Звали ее Надя Юренева, и было ей девятнадцать лет. Той самой ночью они с Анским занялись любовью, предварительно напоив Иванова — тот выпил три стакана водки и наконец-то уснул. Делали они это в комнате Анского, и если бы кто-то их увидел, то непременно сказал: эти двое трахаются как перед смертью. На самом же деле Надя Юренева трахалась, как и бо`льшая часть москвичек в 1936 году, а Борис Анский трахался так, будто вдруг, уже отчаявшись, нашел свою единственную истинную любовь. Никто из них не думал (или не хотел думать) о смерти, но оба двигались, сплетались телами и разговаривали, словно бы лежали на краю пропасти. На рассвете они заснули и, когда Анский, чуть за полдень, проснулся, Надя уже ушла. Поначалу Анский впал в отчаяние, потом испугался, а затем оделся и побежал к Иванову — чтобы разузнать хоть что-нибудь о девушке. Иванов сидел и писал письма. Я должен прояснить ситуацию, сказал он, я разберусь с этой путаницей и только так спасусь. Анский спросил, что он имеет в виду под путаницей. Да проклятые эти научно-фантастические романы, рявкнул Иванов во всю глотку. Крик вышел душераздирающим, как удар когтистой лапы — однако не такой удар, который мог бы ранить Анского или реальных противников Иванова, — нет, это походило на удар, который завис посреди комнаты, словно наполненный гелием шарик, удар, обладающий самосознанием, удар-животное, который спрашивал себя, какого черта он делает в этой погрязшей в беспорядке комнате, и кто этот старик за столом, и кто такой этот всклокоченный молодой человек, что стоит рядом, а потом шарик падает на пол, выпустив воздух, и снова обращается в ничто.
— Боже ты мой, ну и гаркнул я сейчас, — пробормотал Иванов.
Затем они заговорили о юной Наде — Надежде, Надюшке, Наденьке, и Иванов прямо и без экивоков спросил, занимались ли они любовью. А потом захотел знать, на сколько часов их хватило. А затем — опытна ли Надюшка в этом деле или нет. А потом — в каких позах. А так как Анский без малейшей задержки удовлетворял любопытство Иванова, тот расчувствовался. Ебучая молодежь, бормотал он. Злоебучая молодежь. Ишь ты, свинка какая. Пара свиней вы — вот вы кто. Ах, любовь. А расчувствовавшись (это когда можешь смотреть, но не трогать), он вдруг припомнил, что сидит голый — нет, не тут, за столом, напротив, тут он кутался в красный халат (или шлафрок — так точнее) с аббревиатурой ВКП(б), вышитой на лацкане, а шею его обвивал шелковый платок — подарок одного французского полупидора, с которым Иванов познакомился на конференции и книг которого так и не сподобился прочесть, — так вот, сидит он голый в переносном смысле: ибо гол на всех фронтах — политическом, литературном, материальном, и от таких мыслей писатель тут же погрузился в меланхолию.

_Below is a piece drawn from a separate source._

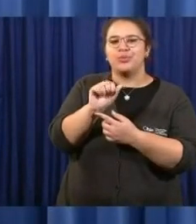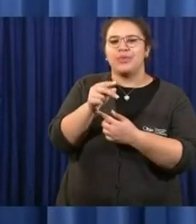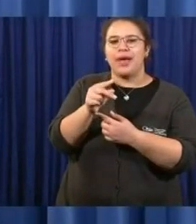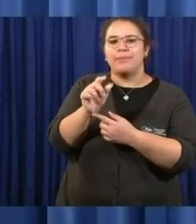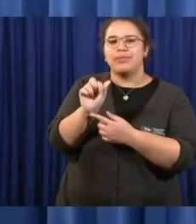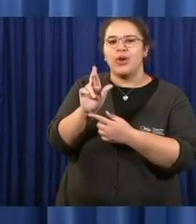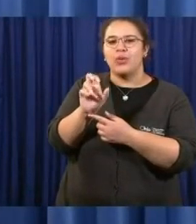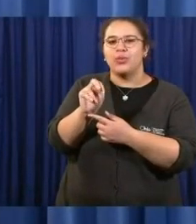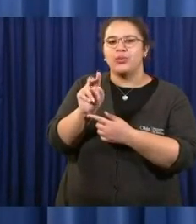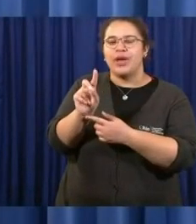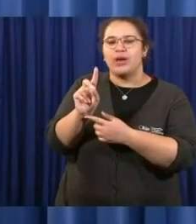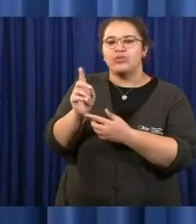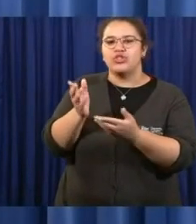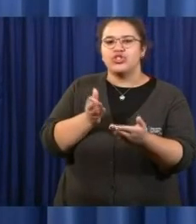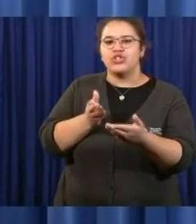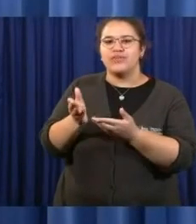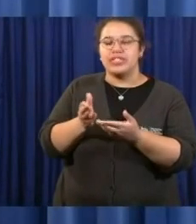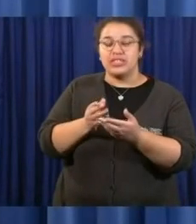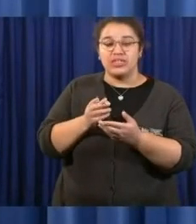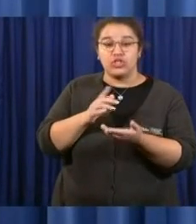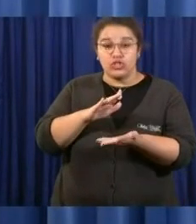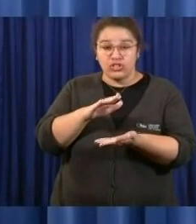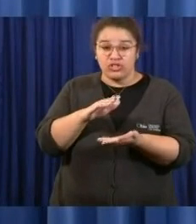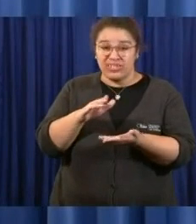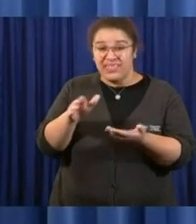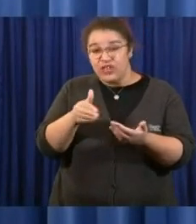separate pool of money for wraparound services in the next budget?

— Надя Юренева, мнится мне, студентка или ученица поэта, — сказал он. — И она меня ненавидит до глубины души. Я познакомился с ней на похоронах Горького. Она и двое других громил вышвырнули меня оттуда. Она, в принципе, неплохой человек. И эти двое тоже. Они, уверен, хорошие коммунисты, с большим сердцем, настоящие советские люди. Заметь — я их хорошо понимаю.
Потом Иванов поманил Анского: мол, подойди поближе.
— Была б их воля, — прошептал он ему на ухо, — они бы меня там же пристрелили, сукины дети, а потом швырнули бы мой труп в общую могилу.
Дыхание Иванова пахло водкой и сортиром, было кислым и густым от вони разложения — Анский тут же припомнил пустующие дома рядом с болотом, густые сумерки в четыре вечера, пар, что поднимался по больной траве и затягивал темные окна. Фильм ужасов, подумал он. Где все замерло, ибо всему пришел конец.
Но Иванов сказал «ах, любовь», и Анский на свой лад тоже сказал «ах, любовь». В следующие дни он упорно и упрямо искал Надю Юреневу и в результате все-таки нашел: в той же самой длинной кожаной куртке, сидящей в одном из актовых залов Московского университета; и выглядела она как сирота, сирота по собственной воле, и слушала бесконечную нудятину или стихи, или рифмованную белиберду какого-то вульгарного позера (или кто он там еще был), который читал, упершись взглядом в аудиторию, а в левой руке держал дурацкую рукопись и время от времени посматривал в нее — тоже ненужная театральщина, потому что сразу было понятно: у него хорошая память.